We continue to think "Frontier Markets" -- and African markets particularly -- will rise toward the status of an asset class for many investors. This stems from (1) low portfolio-correlation of many African stock markets owing to highly country-specific developments, and (2) the world's race for resources that is increasingly investing in African nations. We highlighted these trends here and primarily here.

A Bloomberg article today highlights the additional drive toward #2, investment in Africa. (It's also suggested in the article that China's model of investment, which does not concern itself with human rights, may still do more good than harm.

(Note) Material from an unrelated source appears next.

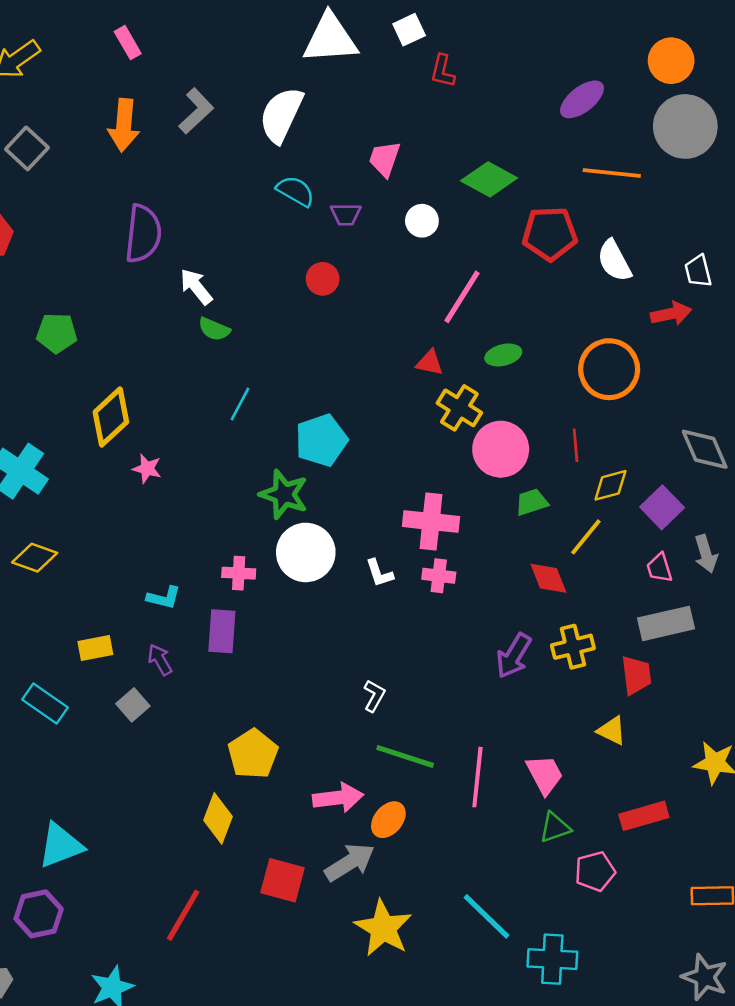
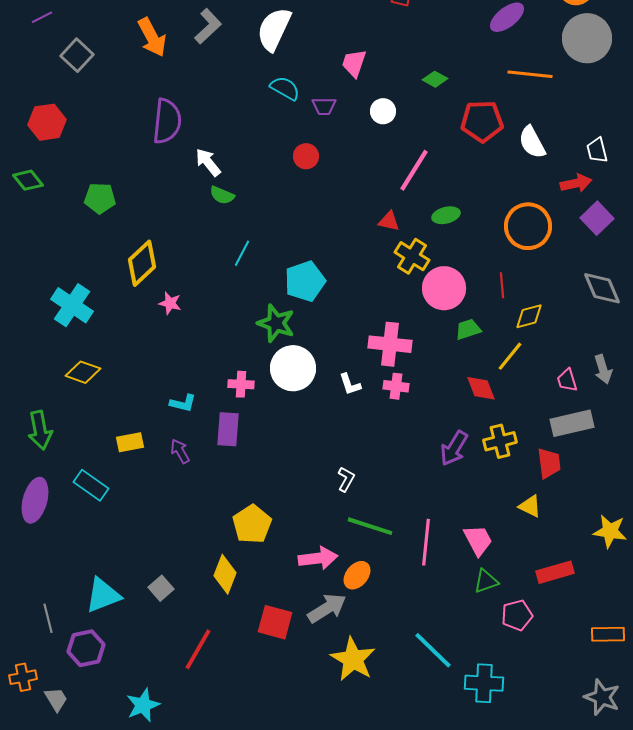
orange arrow: (124, 125) -> (152, 37), turned -33
green diamond: (489, 179) -> (435, 79), size x0.6
purple square: (662, 507) -> (597, 218), moved
gray square: (133, 705) -> (161, 588), moved

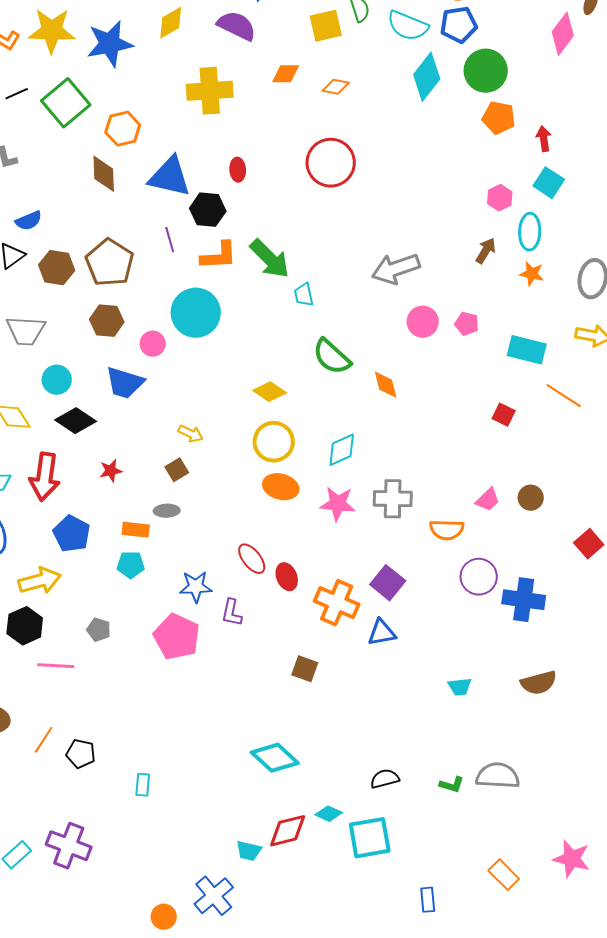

It this standard continues to be adopted, it could clear-away a major hurdle to African economic that was not possible when America's liberal values predominated in previous decades.)

From Bloomberg: (China Fund May Pledge $1 Billion in African Investment in '08)
  • A Chinese fund set up to encourage investment in Africa may commit to spend $1 billion by the end of the year, Liliang Teng, president of the China-Africa Development Fund said today.

    The fund is in discussions with Chinese companies on projects to improve energy infrastructure in South Africa, Mozambique, Zimbabwe and eastern Africa, Teng said in interview at a business forum in Tanzania's northern city of Arusha.

    ``Besides energy and power plants we will also focus on infrastructure, like rail, roads and airports as well as other areas, including agriculture and manufacturing,'' he said.

    The China-Africa Development Fund, announced by Chinese President Hu Jintao in November 2006, will grow to $5 billion and may become bigger depending on its initial results, said Teng. Financed by the China Development Bank, it approved the first investments with four Chinese companies totaling $90 million on Jan. 15, according to a press release on its Web site.

    Sino-Steel Group, the China Building Material Co., Shenzhen Energy Group Co., and the CGC Overseas Construction Ltd. will use the money to develop electricity, construction, and mining projects in Africa, the statement said, without elaborating.

    China's trade with African nations will rise to $100 billion by 2010 from $73 billion last year and $2 billion in 1999, Khalid Malik, the United Nations resident coordinator in China, said at the opening of the China Africa Business Forum in Arusha today. The two-day summit is bringing together 300 trade officials and businesspeople.

    Critics say China's push into Africa for oil and raw materials to feed its growing economy in some cases disregards environmental laws, labor standards and human rights.

    Economist Jeffrey Sachs, the UN's special envoy on the Millennium Development Goals, said the positive impact of Chinese investment and skills transfer to Africa far outweigh the negatives.

    ``What is being promoted is a great increase in business development,'' Sachs said in a taped address.